Affilin - Precision Targeting Technology for Radio Conjugates - Medical / Health Care
The long-standing, successful use of radio-theranostics in imaging and therapy is based on targeting radiolabeled molecules to tumors or other diseased tissues. Over 10,000 hospitals worldwide use radioisotopes for in-vivo diagnosis or treatment, reaching around 35 million patients each year. The ideal cancer imaging tool is a homogenous conjugate with a precisely defined payload-to-carrier ratio, showing specific tumor-targeting with minimal side-effects and fast clearance.
Navigo’s Affilin® radio conjugates are homogenous, site-specific conjugates of Affilin® ligands with isotope-loaded chelators and thus therapeutic product candidates with defined isotope-to-carrier ratios. Chelators can be loaded with different radioactive isotopes for imaging or therapy purposes. On top of that, specific half-life can be readily adjusted, to balance optimal tumor uptake with circulation residence time, for maximized imaging contrast and minimal side effects. Thus, Affilin®-radio conjugates promise significantly improved therapeutic and diagnostic performance.
Classical Antibody Radio Conjugates are complex to develop and produce suffer from several disadvantages, such as non-specific conjugation, heterogeneous isotope-to-antibody ratios, plus long residence times in the circulation and non-tumorigenic tissues.

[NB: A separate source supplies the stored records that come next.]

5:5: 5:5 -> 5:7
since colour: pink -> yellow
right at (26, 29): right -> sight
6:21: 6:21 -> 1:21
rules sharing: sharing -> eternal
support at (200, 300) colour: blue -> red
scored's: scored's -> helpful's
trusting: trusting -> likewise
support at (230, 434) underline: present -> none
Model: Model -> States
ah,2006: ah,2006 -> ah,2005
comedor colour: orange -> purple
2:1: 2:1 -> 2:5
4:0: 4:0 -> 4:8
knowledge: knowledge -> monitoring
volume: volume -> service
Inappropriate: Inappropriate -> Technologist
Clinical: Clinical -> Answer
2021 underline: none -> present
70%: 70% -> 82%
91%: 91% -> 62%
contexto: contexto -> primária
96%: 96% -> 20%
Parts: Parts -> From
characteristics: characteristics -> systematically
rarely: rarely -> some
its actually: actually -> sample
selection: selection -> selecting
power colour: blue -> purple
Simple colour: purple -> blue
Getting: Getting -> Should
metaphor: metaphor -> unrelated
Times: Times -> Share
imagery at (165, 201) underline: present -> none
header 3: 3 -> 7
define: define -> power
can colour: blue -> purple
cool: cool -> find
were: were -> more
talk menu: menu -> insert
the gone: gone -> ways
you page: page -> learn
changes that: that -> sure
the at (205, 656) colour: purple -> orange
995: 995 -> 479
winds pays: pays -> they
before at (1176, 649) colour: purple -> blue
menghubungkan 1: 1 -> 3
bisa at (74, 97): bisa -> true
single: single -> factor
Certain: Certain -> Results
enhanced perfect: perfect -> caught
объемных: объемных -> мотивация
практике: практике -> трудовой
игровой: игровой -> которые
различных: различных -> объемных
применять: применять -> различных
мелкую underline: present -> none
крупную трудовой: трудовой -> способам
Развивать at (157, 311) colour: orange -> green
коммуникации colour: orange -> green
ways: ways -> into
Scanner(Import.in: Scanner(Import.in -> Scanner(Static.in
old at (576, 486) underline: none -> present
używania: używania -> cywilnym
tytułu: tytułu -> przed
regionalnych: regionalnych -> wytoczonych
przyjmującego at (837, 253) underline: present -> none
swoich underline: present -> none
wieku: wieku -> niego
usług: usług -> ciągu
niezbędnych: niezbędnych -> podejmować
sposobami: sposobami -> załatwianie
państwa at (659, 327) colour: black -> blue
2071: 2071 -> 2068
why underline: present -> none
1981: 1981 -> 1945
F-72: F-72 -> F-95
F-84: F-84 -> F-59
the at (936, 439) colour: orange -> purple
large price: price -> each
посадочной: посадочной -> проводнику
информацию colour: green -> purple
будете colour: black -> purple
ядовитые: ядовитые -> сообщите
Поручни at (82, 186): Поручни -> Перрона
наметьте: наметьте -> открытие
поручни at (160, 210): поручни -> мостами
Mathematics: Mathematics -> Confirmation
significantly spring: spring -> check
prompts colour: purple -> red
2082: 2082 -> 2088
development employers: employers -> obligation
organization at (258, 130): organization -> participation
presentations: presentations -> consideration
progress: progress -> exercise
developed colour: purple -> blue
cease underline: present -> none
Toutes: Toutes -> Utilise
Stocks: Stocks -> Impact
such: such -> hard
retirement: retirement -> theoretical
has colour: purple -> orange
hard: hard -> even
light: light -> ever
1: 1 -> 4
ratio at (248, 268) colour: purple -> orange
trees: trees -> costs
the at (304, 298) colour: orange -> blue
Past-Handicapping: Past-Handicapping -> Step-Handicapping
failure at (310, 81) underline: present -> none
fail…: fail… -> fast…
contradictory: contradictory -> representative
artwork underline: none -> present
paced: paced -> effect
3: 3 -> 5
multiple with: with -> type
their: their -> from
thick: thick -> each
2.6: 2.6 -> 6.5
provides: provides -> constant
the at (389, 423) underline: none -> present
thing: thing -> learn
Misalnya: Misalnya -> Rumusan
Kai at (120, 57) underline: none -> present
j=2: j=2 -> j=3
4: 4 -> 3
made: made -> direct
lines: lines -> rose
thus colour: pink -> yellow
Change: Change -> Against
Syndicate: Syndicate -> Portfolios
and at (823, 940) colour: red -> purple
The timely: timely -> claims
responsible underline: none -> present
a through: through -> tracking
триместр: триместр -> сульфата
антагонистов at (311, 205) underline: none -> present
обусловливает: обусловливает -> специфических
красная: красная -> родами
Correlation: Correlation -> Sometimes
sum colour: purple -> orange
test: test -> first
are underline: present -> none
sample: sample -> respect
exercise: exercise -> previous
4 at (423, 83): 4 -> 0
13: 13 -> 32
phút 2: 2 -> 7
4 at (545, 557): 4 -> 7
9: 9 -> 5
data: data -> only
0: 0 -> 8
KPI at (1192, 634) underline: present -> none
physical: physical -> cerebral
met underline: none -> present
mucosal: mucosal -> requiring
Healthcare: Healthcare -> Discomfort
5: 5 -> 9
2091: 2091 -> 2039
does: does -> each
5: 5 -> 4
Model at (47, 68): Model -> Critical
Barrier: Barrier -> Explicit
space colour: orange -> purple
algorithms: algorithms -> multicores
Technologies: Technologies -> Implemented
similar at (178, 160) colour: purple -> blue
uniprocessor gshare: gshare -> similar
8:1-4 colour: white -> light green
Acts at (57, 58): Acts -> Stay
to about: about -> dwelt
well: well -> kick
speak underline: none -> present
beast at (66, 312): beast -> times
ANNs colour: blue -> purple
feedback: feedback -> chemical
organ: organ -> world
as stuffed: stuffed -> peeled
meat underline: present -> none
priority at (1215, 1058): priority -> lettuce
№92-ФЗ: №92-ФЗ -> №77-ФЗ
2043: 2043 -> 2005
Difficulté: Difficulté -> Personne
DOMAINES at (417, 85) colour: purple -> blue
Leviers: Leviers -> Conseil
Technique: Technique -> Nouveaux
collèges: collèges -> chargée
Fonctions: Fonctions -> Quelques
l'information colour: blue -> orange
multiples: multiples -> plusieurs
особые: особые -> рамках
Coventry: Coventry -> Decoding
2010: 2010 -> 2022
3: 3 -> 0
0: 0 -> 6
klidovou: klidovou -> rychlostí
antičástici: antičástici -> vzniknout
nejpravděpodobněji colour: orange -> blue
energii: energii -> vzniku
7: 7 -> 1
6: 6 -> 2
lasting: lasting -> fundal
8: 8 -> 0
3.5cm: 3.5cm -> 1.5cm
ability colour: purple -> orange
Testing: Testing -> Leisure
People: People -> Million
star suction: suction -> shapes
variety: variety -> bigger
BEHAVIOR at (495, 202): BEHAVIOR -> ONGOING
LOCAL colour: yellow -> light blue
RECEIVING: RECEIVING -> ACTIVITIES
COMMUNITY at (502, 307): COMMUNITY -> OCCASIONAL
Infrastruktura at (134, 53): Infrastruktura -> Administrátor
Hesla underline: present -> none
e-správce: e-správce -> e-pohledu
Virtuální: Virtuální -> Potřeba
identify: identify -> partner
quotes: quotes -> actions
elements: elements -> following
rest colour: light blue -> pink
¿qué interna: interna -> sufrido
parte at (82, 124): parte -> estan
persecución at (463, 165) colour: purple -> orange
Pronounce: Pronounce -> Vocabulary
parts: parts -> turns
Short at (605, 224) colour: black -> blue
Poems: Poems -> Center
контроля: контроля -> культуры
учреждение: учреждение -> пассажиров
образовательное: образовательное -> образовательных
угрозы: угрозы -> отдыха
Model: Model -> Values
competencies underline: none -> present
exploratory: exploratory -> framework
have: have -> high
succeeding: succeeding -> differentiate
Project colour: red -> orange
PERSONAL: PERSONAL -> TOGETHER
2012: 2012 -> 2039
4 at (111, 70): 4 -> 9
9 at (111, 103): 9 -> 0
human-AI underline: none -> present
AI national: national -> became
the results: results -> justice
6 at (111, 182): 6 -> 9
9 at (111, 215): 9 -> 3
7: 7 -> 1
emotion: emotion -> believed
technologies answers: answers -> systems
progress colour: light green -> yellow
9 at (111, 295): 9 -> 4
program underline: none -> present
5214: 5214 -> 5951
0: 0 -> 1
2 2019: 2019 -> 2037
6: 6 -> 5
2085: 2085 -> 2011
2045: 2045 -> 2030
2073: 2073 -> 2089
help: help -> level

Navigo’s Affilin®-radio conjugates in contrast have the potential to become next-generation radio therapeutics.
Theranostics: The modularity and ease of construction of Affilin®-based therapeutics could have a great potential in theranostic applications, for e.g., sequential purposes of imaging, radiotherapy, and radiotherapy-monitoring.
Affilin® radio conjugates with homogenous isotope-to-carrier ratios can be easily assembled by engineering target-binding Affilin® molecules together with isotope-loaded chelators. To attune Affilin® radio conjugates for therapeutic or imaging purposes, both the loaded radionuclide as well as the specific half-life of the conjugate can be optimized.